Pictured: interesting
clothes I actually like
.
This is messing with me right now. My body image has always been pretty wonky, but this is really screwing with my perception that I'm wicked plus sized and barely on the edge of being able to even buy a proper pattern let alone find clothes in a retail store that will fit me. Part of the reason I never get new clothes anymore is because I can't find any that suit my personal style that come in my size. It feels horrible to have to choose between interesting clothes I actually like that won't fit and boring clothes that will more or less fit. I hate it, and I just avoid the problem by not getting clothes and feeling schlumpy all the time. Other than the occasional Stop Staring dress (which I can't afford anyway), I'm basically screwed when it comes to ready-to-wear clothes.

Pictured: boring tents that
are ordinary and unflattering
So yeah, in my mind I'm this too-big size all over. Now, well, holy crap. I checked my other measurements and it makes sense too - everything else is in the size-ten range, except for my bust and my low hips which are a solid eighteen. The reason nothing ever fits me at all, ever, isn't because I'm an eighteen or more all over, I'm actually just even more hourglass than I thought. That's why the small clothes don't fit, and why the big clothes don't fit either.

I'm not someone who deeply longs to be a tiny, flat-bottomed, basketball-boobed magazine cover lady, so this isn't about that. It's just that I can barely remember a time when I was happy with my body because I've always assumed I was too big to wear nice clothes. I always assumed that the reason nothing ever fit was because I was just too huge.
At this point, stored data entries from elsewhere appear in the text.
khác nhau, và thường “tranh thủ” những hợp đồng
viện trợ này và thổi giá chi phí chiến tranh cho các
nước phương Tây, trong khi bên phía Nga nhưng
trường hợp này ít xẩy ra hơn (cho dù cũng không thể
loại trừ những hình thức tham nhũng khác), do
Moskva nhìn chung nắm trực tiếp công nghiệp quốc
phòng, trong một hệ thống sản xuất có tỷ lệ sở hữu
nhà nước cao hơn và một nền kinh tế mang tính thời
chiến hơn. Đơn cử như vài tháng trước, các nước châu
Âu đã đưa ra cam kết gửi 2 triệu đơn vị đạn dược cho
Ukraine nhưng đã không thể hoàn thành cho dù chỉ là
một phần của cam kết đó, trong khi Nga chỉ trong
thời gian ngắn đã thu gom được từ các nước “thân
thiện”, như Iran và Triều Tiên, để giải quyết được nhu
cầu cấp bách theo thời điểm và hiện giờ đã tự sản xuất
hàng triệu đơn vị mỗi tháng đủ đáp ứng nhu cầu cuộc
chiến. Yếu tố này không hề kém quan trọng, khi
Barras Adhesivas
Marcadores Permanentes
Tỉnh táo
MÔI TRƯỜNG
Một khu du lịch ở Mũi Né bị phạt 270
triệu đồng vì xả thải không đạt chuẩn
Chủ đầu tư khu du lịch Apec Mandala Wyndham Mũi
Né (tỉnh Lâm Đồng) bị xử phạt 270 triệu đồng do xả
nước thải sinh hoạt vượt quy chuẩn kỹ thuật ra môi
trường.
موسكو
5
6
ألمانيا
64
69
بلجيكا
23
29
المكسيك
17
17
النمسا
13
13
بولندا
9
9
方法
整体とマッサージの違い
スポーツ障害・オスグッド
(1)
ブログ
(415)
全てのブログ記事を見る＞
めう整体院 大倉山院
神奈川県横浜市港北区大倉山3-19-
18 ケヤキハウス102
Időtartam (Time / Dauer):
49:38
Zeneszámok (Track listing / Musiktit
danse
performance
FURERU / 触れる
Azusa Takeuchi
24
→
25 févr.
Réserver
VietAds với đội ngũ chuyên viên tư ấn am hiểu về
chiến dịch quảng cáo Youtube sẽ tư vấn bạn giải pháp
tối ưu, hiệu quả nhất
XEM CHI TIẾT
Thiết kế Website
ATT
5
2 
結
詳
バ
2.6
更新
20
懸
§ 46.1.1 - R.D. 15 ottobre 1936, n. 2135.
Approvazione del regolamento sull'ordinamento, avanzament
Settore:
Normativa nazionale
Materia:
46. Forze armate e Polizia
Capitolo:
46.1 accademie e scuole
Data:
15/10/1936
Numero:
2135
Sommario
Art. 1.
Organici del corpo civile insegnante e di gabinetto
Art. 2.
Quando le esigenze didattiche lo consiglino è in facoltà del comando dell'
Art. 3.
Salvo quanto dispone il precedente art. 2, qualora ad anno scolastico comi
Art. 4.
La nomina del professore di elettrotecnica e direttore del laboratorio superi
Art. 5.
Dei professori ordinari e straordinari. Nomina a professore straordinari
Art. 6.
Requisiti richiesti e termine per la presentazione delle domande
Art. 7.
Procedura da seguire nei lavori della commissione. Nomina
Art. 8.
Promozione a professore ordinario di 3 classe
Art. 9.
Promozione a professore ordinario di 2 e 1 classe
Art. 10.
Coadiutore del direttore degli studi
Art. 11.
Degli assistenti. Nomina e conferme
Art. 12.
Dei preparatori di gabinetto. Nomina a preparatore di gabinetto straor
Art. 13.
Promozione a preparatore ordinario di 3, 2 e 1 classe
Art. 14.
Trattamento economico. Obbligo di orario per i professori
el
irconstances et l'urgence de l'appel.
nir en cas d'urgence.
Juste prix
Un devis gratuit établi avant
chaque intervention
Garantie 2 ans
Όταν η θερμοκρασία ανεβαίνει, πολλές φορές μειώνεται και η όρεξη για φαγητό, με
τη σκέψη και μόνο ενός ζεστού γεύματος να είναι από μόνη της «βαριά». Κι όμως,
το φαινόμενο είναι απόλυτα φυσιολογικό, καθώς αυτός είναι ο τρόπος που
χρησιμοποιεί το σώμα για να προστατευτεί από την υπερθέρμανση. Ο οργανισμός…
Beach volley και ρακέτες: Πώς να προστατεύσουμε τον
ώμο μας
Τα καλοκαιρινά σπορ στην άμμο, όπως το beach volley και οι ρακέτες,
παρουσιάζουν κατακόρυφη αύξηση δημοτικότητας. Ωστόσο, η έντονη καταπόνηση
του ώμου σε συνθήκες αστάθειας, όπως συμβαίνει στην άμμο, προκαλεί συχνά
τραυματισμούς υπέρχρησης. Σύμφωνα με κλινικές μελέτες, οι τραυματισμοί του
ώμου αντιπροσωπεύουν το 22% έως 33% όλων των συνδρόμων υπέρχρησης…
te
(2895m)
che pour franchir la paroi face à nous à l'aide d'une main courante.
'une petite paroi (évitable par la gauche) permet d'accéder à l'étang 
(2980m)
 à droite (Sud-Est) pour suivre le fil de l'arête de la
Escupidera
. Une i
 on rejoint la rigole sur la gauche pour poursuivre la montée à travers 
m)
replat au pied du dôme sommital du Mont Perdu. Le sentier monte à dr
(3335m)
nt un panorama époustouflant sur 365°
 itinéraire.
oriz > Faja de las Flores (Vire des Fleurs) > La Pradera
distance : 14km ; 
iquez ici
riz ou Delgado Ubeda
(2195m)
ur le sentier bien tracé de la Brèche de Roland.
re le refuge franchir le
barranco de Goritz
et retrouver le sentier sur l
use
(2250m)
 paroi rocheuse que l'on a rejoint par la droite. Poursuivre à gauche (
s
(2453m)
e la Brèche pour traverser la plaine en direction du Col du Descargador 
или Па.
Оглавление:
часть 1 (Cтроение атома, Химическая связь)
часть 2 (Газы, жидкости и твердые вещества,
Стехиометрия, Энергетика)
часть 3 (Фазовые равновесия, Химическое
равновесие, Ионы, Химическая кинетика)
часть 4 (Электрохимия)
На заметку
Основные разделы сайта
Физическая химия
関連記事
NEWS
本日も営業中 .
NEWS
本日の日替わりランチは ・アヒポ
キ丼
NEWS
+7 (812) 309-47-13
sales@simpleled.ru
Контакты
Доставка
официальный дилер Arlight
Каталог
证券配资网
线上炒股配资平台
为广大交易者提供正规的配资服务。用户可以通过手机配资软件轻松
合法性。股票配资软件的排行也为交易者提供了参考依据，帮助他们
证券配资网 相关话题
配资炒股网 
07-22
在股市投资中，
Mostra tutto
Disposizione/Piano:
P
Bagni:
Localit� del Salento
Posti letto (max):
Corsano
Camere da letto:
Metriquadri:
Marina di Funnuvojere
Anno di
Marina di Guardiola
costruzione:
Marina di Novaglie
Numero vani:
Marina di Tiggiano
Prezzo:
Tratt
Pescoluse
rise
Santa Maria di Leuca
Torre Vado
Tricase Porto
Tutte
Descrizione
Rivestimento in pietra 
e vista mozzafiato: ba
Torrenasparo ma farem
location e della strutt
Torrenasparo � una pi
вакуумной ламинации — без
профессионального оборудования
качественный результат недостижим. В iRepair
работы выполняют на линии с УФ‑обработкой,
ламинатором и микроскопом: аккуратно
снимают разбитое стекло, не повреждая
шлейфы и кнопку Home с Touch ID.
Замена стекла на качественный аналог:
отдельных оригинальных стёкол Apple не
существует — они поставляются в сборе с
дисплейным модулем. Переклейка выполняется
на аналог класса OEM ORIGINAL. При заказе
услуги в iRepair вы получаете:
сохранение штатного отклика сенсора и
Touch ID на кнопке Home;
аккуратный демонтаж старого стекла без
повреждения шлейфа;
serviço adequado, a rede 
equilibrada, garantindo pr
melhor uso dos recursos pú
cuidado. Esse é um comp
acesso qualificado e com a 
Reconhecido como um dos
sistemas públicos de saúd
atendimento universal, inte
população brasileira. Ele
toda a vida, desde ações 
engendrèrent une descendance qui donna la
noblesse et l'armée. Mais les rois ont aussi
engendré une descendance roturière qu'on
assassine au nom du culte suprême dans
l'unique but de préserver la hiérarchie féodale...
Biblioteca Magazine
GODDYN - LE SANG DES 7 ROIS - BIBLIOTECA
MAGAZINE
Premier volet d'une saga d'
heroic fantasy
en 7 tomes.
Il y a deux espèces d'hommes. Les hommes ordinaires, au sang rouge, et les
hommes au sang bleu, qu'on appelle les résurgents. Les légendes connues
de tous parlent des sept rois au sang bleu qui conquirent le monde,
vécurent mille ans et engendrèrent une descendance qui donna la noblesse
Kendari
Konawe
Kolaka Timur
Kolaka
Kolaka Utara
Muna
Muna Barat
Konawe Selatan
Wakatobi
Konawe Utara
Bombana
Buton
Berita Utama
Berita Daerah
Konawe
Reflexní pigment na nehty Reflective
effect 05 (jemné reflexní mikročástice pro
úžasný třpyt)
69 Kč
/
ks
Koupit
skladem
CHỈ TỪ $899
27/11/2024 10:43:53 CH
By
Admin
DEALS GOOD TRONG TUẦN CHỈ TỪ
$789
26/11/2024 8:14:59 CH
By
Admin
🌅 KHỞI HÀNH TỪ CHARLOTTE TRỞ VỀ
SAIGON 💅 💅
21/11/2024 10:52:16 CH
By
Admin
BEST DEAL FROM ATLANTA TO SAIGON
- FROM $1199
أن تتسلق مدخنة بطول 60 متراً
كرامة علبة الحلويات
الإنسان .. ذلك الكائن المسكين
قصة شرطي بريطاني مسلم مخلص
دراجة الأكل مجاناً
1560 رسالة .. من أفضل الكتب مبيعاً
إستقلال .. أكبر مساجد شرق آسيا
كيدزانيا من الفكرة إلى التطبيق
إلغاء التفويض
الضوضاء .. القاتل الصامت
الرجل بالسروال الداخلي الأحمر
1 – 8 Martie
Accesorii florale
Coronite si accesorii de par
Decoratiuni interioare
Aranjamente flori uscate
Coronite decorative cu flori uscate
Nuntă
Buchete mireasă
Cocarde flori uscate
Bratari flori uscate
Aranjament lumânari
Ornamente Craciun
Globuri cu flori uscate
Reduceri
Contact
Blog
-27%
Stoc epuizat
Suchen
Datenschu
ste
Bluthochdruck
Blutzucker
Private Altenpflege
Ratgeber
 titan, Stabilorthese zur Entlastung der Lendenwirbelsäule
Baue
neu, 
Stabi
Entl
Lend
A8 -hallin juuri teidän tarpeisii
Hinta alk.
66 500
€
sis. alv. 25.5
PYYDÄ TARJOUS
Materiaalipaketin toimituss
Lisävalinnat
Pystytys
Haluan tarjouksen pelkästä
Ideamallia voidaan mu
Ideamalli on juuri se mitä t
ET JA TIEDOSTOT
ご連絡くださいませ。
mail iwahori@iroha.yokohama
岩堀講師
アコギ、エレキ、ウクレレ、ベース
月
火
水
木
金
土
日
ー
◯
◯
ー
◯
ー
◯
I'd look in the mirror and see myself as one shape, but then I'd try things on and I'd feel bigger, and then when I'd tell clerks in stores what size I was no one would believe me because they said I didn't look that big. I felt like a crazy person because all the evidence in front of me (clothes in stores, math) said my body was impossibly wrong, but people (even my own eyes) would disagree.

Writing that makes it sound so stupid. How can my body be wrong? Still, that's how it felt.

So now that I'm learning how to make clothes that actually fit, I'm learning about how my body really is, and I'm amazed at how different it is than the supposed "evidence" I've collected has been telling me. I had no idea this would happen simply because of learning how to sew.

1 comment:

  1. I understand your struggle. I remember looking at a size chart once and my waist being like super tiny, but my hips being super huge.

    But in all the magazines, the clothing they suggest for hourglass figures are always tiny girls with hourglass figures. I demand a model who more closely represents my body type.